- Written task
Search the data for the string "ไมเนอร" and copy each line in which it appears.

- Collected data
○ ○ ○ ○

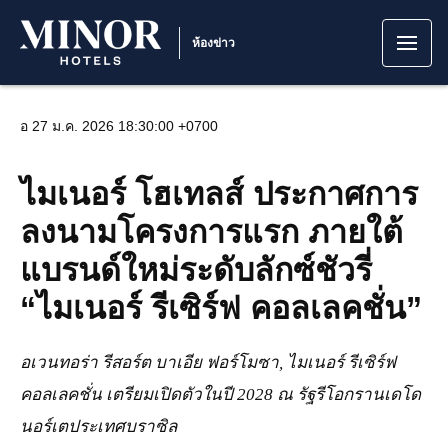
ห้องข่าว
อ 27 ม.ค. 2026 18:30:00 +0700
ไมเนอร์ โฮเทลส์ ประกาศการ
ลงนามโครงการแรก ภายใต้
แบรนด์ใหม่ระดับลักซ์ชัวรี่
“ไมเนอร์ รีเซิร์ฟ คอลเลคชั่น”
อเวนทอร่า รีสอร์ต บาเอีย ฟอร์โมซา, ไมเนอร์ รีเซิร์ฟ
คอลเลคชั่น
เตรียมเปิดตัวในปี
2028 ณ รัฐรีโอกรานเดโด
นอร์เต
ประเทศบราซิล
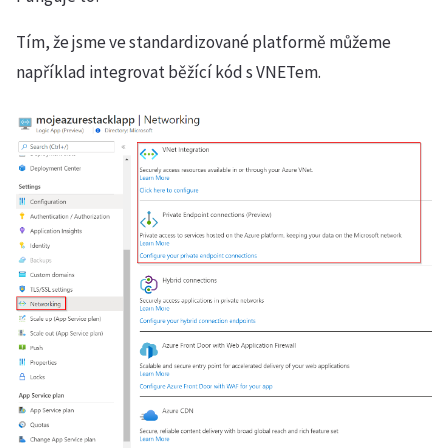
Tím, že jsme ve standardizované platformě můžeme
například integrovat běžící kód s VNETem.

○ ○ ○ ○

- Response area
ไมเนอร์ โฮเทลส์ ประกาศการ
“ไมเนอร์ รีเซิร์ฟ คอลเลคชั่น”
อเวนทอร่า รีสอร์ต บาเอีย ฟอร์โมซา, ไมเนอร์ รีเซิร์ฟ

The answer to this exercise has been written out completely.